Os apelantes, por sua vez, embora inconformados com a sentença, não apresentaram motivo suficiente para sua reforma. Ao longo da instrução do feito, ainda que tivesse oportunidade, não lograram comprovar a inexistência do direito alegado pela apelada. O fato de o de cujus não ter se separado judicialmente, por si só, não impossibilita o reconhecimento da união vivida com Teresinha, porquanto restou amplamente demonstrado nos autos que Lindomar estava separado de fato de Cecília, sua primeira esposa.

Nessa linha, cumpre transcrever alguns trechos da bem lançada sentença da lavra da Juíza de Direito, Dra.
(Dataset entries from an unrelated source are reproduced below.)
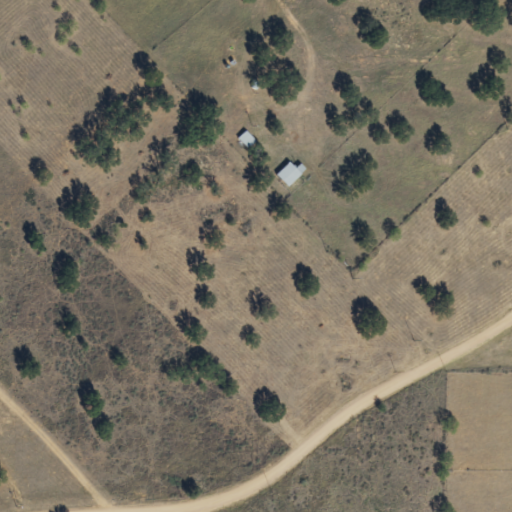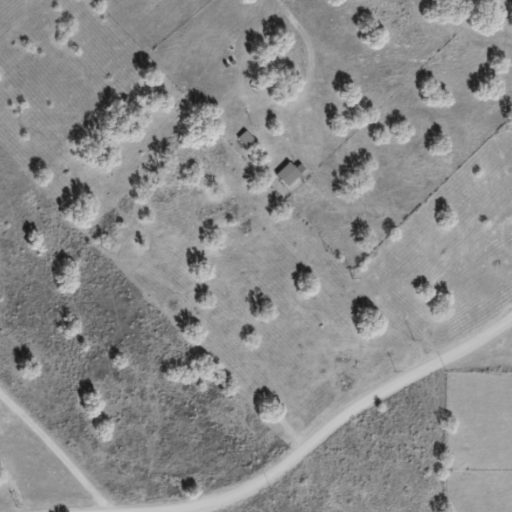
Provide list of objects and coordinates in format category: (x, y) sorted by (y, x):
building: (245, 140)
building: (287, 174)
road: (359, 424)
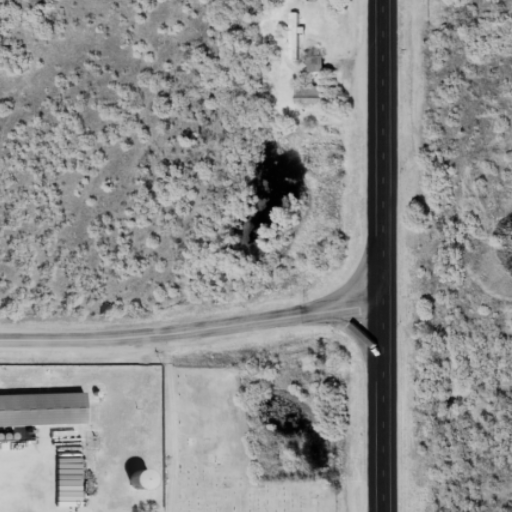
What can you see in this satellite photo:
building: (295, 35)
building: (316, 63)
building: (310, 94)
road: (384, 152)
road: (193, 329)
road: (384, 408)
building: (44, 409)
park: (219, 450)
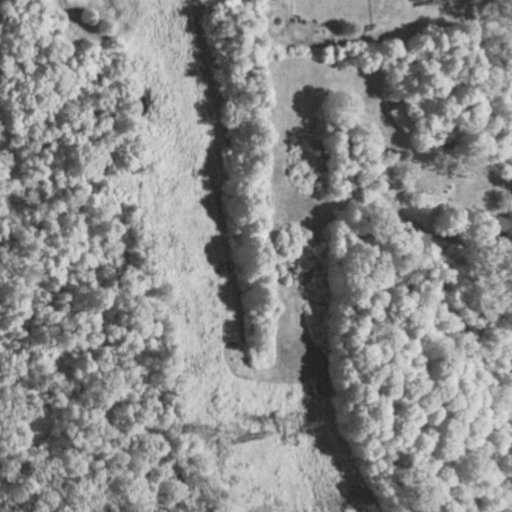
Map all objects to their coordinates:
building: (413, 0)
building: (503, 226)
road: (474, 273)
power tower: (294, 425)
power tower: (228, 436)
Letícia Bernardes da Silva, assim expressos:

“(…) Em suma, o conjunto probatório deixa evidente que a relação estabelecida entre a autora e o falecido Lindomar, do ano de 2000 até a morte deste, ocorrida em 23 de setembro de 2012, efetivamente, possuiu affectio maritalis”.
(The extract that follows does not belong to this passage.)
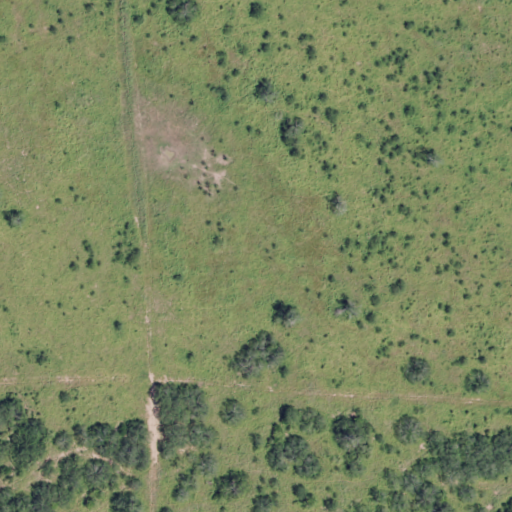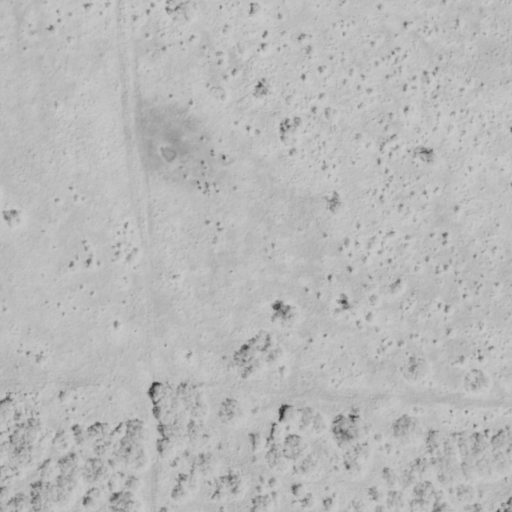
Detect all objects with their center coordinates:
road: (138, 255)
Com efeito, restou claramente comprovado pelo contexto probatório a manutenção, entre o falecido Lindomar e a demandante Teresinha Goreti, motivo pelo qual constato que o relacionamento por eles mantido possui contornos maiores do que o de um namoro ou de um caso extraconjugal.
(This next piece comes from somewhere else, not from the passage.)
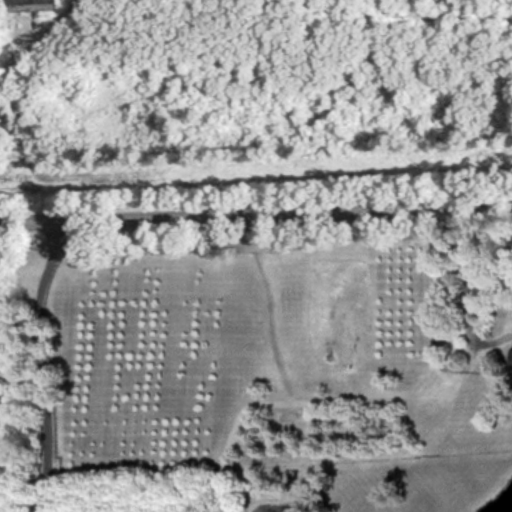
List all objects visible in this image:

(…) Além das fotografias colacionadas pela autora, o documento das fls. 10/12 demonstra que Maria Goreti e Lindomar eram titulares que uma conta-poupança conjunta, o que corrobora a existência da alegada vida em comum.

Neste mesmo sentido, ainda, a certidão da fl. 12, em que o casal fora testemunha de um enlace matrimonial, bem como documento da fl. 14, o qual demonstra que Lindomar autorizou a requerente a movimentar seu crediário na loja Bazar Cinderela.

Outrossim, a prova oral também consubstanciou a existência da união estável entre a autora e o falecido Lindomar. (…)” (fls. 111-112)

Sendo assim, correto o Juízo a quo, ao declarar a existência da união estável havida entre Teresinha Goreti e o de cujusLindomar, visto que a autora/apelada desincumbiu-se do ônus que lhe cabia de comprovar a existência do relacionamento no período alegado.

4. DIANTE DO EXPOSTO, o Ministério Público manifesta-se pelo conhecimento e desprovimento do recurso.

ISTO POSTO, nego provimento ao recurso.

DES.ª LISELENA SCHIFINO ROBLES RIBEIRO (REVISORA) – De acordo com o(a) Relator(a).

DES.ª SANDRA BRISOLARA MEDEIROS – De acordo com o(a) Relator(a).

DES. SÉRGIO FERNANDO DE VASCONCELLOS CHAVES (PRESIDENTE E RELATOR) – Presidente – Apelação Cível nº 70055524748, Comarca de Osório: "NEGARAM PROVIMENTO. UNÂNIME."

Fonte: Grupo Serac – Boletim Eletrônico INR nº 6045 I 23/9/2013.